I have old minute books that not only can't I because of there
> condition, scan them on a conventional scanner, but I also have
> to scan them at there location.

 While many will see this as heresy, the way this is usually done is to
slit
the binding of the books and then scan the pages individually.
Naturally,
you lose the archival status of the ledgers as a collection, but you
will
still have the materials, and could possibly have them re-sewn or bound
if
there's a desire to do so when the project is done.

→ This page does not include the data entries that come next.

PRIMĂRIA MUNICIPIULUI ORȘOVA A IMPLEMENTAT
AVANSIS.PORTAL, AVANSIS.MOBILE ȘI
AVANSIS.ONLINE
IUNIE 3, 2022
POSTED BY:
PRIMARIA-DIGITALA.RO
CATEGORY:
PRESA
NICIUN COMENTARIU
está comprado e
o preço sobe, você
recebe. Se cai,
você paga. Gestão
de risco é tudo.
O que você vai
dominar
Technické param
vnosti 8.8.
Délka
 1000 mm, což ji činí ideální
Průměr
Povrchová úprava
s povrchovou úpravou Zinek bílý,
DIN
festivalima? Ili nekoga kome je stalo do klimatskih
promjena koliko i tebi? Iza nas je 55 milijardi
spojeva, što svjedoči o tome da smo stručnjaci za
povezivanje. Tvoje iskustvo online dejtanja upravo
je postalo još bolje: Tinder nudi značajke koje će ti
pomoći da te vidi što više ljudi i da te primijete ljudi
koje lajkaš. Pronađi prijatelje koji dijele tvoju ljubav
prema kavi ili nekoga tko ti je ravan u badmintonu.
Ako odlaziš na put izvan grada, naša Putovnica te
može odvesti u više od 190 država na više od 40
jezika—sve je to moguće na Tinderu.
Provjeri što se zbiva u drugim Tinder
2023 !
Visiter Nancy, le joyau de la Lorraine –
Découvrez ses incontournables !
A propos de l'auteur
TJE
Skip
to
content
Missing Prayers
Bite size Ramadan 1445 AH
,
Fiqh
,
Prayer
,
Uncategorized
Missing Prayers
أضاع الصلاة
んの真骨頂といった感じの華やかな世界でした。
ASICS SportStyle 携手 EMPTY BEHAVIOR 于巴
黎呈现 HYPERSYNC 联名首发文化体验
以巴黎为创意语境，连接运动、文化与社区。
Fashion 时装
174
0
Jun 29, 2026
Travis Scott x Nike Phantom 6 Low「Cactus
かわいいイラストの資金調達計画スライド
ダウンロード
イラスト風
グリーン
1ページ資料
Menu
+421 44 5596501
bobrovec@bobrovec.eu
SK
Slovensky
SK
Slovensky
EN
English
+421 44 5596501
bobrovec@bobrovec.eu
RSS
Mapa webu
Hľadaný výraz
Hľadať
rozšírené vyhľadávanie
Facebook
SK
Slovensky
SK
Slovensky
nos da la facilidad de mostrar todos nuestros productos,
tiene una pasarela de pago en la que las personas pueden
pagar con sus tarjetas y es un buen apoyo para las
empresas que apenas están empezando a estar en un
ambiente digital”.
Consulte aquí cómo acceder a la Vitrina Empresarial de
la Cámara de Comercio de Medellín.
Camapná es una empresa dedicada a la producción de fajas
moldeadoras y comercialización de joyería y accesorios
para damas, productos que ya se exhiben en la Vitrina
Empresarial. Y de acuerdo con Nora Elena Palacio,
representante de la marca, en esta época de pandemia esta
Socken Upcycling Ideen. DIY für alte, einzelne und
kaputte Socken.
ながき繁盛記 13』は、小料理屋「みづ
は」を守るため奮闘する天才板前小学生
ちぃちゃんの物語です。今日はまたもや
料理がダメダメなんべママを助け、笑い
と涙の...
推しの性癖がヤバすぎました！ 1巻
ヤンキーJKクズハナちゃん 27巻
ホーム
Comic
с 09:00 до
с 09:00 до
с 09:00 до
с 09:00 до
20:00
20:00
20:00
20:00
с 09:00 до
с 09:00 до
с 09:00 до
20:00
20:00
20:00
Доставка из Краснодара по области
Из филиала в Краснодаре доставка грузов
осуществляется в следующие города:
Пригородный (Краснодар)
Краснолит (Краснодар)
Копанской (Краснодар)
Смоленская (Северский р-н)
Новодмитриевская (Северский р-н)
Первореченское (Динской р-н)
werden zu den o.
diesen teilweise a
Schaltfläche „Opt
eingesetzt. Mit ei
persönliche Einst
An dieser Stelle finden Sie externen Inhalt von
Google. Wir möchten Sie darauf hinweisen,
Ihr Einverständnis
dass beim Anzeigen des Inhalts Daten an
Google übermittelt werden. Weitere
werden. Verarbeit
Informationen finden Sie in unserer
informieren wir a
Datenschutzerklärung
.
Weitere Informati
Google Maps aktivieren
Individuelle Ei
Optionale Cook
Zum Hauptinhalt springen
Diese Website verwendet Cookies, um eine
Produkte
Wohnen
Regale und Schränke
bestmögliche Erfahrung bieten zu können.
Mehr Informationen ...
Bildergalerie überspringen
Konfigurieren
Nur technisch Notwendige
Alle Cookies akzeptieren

So I would need a portable , lightweight, scanner that can scan large
> book pages, store the data and upload it into a system for indexing
> and storage.

 Lots of up-front research needs to be done here. First, you need to
ensure
the scanning device (hardware) interfaces successfully with your
computer
system and operating environment. Then you need to determine the
limitations
of the capacity of the device, or if it feeds directly into an
application
from the source material. You'll also need to look at the software that
comes with it, and what it actually does with the textual content... if
it
stores it as WYSIWYG or if it stores it in some manner that allows you
to
use OCR and/or manipulate the content in columnar form as data, etc.
Most of
all, you'd need to do some samples from the source documents to see if
it
will have ANY LEVEL of success, because as you well know, few programs
are
more than 50% successful with handwriting recognition, and even if they
can
start to "learn" a handwriting style, in minutes books, you will likely
have
a wide range of handwriting from any number of individuals over a period
of
years.
 Sounds like it could be a "cool" project... sounds like it might also
be
something worth attempting to qualify for a Grant to fund the work, if
you
can show it's enduring and/or historic value to the institution.